Taking the line with "niskim temperaturama do -25°C te pretvaranju" as the start, reproduce every line until the records end, exactly and with nothing added.

* Collected data *
========================================
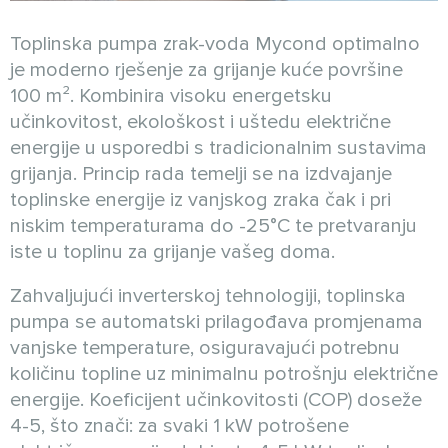
Toplinska pumpa zrak-voda Mycond optimalno
je moderno rješenje za grijanje kuće površine
100 m². Kombinira visoku energetsku
učinkovitost, ekološkost i uštedu električne
energije u usporedbi s tradicionalnim sustavima
grijanja. Princip rada temelji se na izdvajanje
toplinske energije iz vanjskog zraka čak i pri
niskim temperaturama do -25°C te pretvaranju
iste u toplinu za grijanje vašeg doma.
Zahvaljujući inverterskoj tehnologiji, toplinska
pumpa se automatski prilagođava promjenama
vanjske temperature, osiguravajući potrebnu
količinu topline uz minimalnu potrošnju električne
energije. Koeficijent učinkovitosti (COP) doseže
4-5, što znači: za svaki 1 kW potrošene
========================================
* Worked solution *
niskim temperaturama do -25°C te pretvaranju
iste u toplinu za grijanje vašeg doma.
Zahvaljujući inverterskoj tehnologiji, toplinska
pumpa se automatski prilagođava promjenama
vanjske temperature, osiguravajući potrebnu
količinu topline uz minimalnu potrošnju električne
energije. Koeficijent učinkovitosti (COP) doseže
4-5, što znači: za svaki 1 kW potrošene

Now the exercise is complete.